• Work task: Lay out the lines of the material as a JSON list of strings, one string per line with blank lines left out. Begin at the line that has "### Short to Mid-Term (1-3 Months)" and stop after the line that has "### Long-Term (Next Couple of Years)".
======== Information shown ========
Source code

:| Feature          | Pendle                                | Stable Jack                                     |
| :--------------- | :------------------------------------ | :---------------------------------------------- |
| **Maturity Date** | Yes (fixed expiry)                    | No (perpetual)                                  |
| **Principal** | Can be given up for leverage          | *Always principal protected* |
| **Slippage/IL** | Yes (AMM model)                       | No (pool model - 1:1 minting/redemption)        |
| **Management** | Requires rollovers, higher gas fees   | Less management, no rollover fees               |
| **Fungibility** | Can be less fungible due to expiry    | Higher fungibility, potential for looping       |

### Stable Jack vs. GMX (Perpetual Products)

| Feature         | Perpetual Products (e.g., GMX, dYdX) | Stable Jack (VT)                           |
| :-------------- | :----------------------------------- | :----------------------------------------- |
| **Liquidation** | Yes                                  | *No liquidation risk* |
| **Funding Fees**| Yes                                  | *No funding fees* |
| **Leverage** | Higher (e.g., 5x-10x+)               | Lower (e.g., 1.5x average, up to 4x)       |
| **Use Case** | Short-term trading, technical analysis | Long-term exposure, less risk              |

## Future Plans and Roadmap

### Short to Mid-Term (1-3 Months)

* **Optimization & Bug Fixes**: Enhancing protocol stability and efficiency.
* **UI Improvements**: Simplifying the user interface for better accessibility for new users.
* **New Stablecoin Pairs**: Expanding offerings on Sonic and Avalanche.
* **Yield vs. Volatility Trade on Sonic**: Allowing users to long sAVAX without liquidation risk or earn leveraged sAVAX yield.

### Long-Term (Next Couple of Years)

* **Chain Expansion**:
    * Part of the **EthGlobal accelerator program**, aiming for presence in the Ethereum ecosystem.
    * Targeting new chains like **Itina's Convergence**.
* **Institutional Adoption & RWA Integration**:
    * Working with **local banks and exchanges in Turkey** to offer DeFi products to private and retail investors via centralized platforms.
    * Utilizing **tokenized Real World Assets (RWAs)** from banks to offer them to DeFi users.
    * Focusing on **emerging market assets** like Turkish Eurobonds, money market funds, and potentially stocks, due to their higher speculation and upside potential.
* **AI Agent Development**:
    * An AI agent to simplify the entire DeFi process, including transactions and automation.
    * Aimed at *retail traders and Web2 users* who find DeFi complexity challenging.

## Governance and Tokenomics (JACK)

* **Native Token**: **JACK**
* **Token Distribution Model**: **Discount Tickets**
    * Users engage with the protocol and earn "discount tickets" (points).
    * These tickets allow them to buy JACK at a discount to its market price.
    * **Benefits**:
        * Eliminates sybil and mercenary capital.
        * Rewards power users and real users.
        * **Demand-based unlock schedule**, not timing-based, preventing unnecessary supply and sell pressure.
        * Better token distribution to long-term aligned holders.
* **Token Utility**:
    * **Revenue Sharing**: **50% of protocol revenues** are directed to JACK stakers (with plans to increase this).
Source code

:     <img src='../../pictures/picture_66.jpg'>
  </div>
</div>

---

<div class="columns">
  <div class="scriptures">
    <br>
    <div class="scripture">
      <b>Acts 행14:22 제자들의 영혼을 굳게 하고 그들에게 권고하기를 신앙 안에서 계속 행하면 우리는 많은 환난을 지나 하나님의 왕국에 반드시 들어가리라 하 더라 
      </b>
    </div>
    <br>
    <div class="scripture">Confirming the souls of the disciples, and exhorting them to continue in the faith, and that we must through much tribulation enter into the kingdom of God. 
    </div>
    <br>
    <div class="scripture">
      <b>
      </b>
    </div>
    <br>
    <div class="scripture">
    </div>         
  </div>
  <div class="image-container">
========
• Exercise output:
[
  "### Short to Mid-Term (1-3 Months)",
  "* **Optimization & Bug Fixes**: Enhancing protocol stability and efficiency.",
  "* **UI Improvements**: Simplifying the user interface for better accessibility for new users.",
  "* **New Stablecoin Pairs**: Expanding offerings on Sonic and Avalanche.",
  "* **Yield vs. Volatility Trade on Sonic**: Allowing users to long sAVAX without liquidation risk or earn leveraged sAVAX yield.",
  "### Long-Term (Next Couple of Years)"
]